On August 14, 2025, the New York State Department of Financial Services (“NYDFS”) announced that it had reached a $2 million settlement with Healthplex, Inc., a licensed provider of dental insurance management services in the State of New York, for alleged cybersecurity violations.
According to NYDFS, Healthplex’s network was compromised in late 2021 when a customer service employee opened a phishing email that enabled threat actors to access all consumer data in the employee’s account, including the nonpublic information of tens of thousands of New Yorkers. An investigation conducted by NYDFS uncovered certain vulnerabilities in Healthplex’s cybersecurity program that, according to the NYDFS, violated the New York cybersecurity rules and regulations (“NYCRR”).
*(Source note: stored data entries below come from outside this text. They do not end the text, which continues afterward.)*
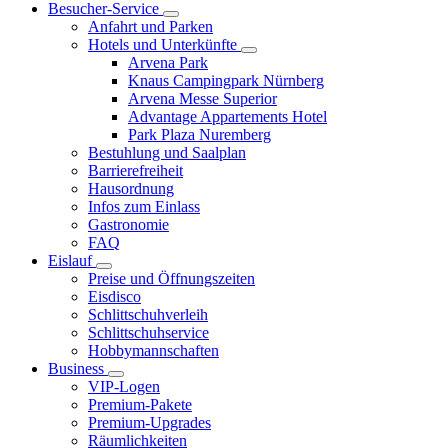
Besucher-Service
Anfahrt und Parken
Hotels und Unterkünfte
Arvena Park
Knaus Campingpark Nürnberg
Arvena Messe Superior
Advantage Appartements Hotel
Park Plaza Nuremberg
Bestuhlung und Saalplan
Barrierefreiheit
Hausordnung
Infos zum Einlass
Gastronomie
FAQ
Eislauf
Preise und Öffnungszeiten
Eisdisco
Schlittschuhverleih
Schlittschuhservice
Hobbymannschaften
Business
VIP-Logen
Premium-Pakete
Premium-Upgrades
Räumlichkeiten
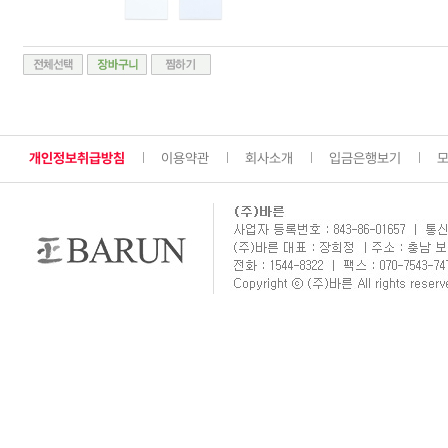
개인정보취급방침
이용약관
회사소개
입금은행보기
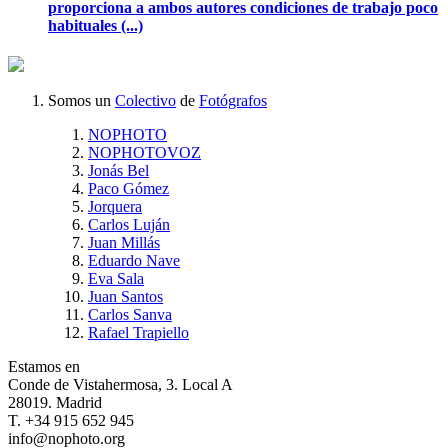
proporciona a ambos autores condiciones de trabajo poco
habituales (...)
Somos un
Colectivo
de
Fotógrafos
NOPHOTO
NOPHOTOVOZ
Jonás Bel
Paco Gómez
Jorquera
Carlos Luján
Juan Millás
Eduardo Nave
Eva Sala
Juan Santos
Carlos Sanva
Rafael Trapiello
Estamos en
Conde de Vistahermosa, 3. Local A
28019. Madrid
T. +34 915 652 945
info@nophoto.org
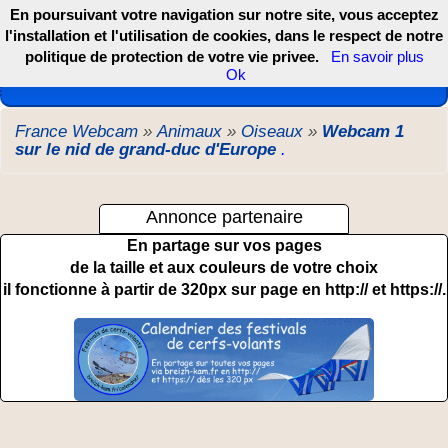
En poursuivant votre navigation sur notre site, vous acceptez
l'installation et l'utilisation de cookies, dans le respect de notre
politique de protection de votre vie privee.
En savoir plus
Les webcams de France, DOM TOM et COM
Ok
France Webcam
»
Animaux
»
Oiseaux
»
Webcam 1
sur le nid de grand-duc d'Europe
.
Annonce partenaire
En partage sur vos pages
de la taille et aux couleurs de votre choix
il fonctionne à partir de 320px sur page en http:// et https://.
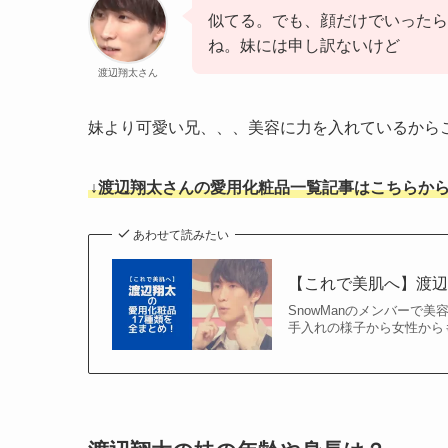
似てる。でも、顔だけでいったら
ね。妹には申し訳ないけど
渡辺翔太さん
妹より可愛い兄、、、美容に力を入れているから
↓渡辺翔太さんの愛用化粧品一覧記事はこちらから
あわせて読みたい
【これで美肌へ】渡辺
SnowManのメンバー
手入れの様子から女性からも尊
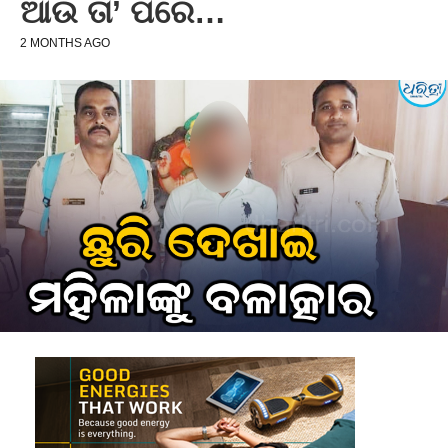
ଆଉ ତା’ ପରେ…
2 MONTHS AGO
The vulnerabilities include Healthplex’s failure to establish a data retention policy to limit the storage of emails on the network and its failure to set up multifactor authentication (“MFA”) controls on its email platform.. NYDFS also discovered that Healthplex waited more than four months to report the phishing incident to the Department despite the NYCRR requirement that companies report such incidents within 72 hours.
In addition to the monetary penalty, Healthplex agreed to strengthen its cybersecurity program, including its MFA controls, with the help of an independent auditor. The NYDFS also reported that the $2 million monetary penalty that was imposed reflects Healthplex’s cooperation with NYDFS investigators and its ongoing efforts to remediate the shortcomings identified by the Department.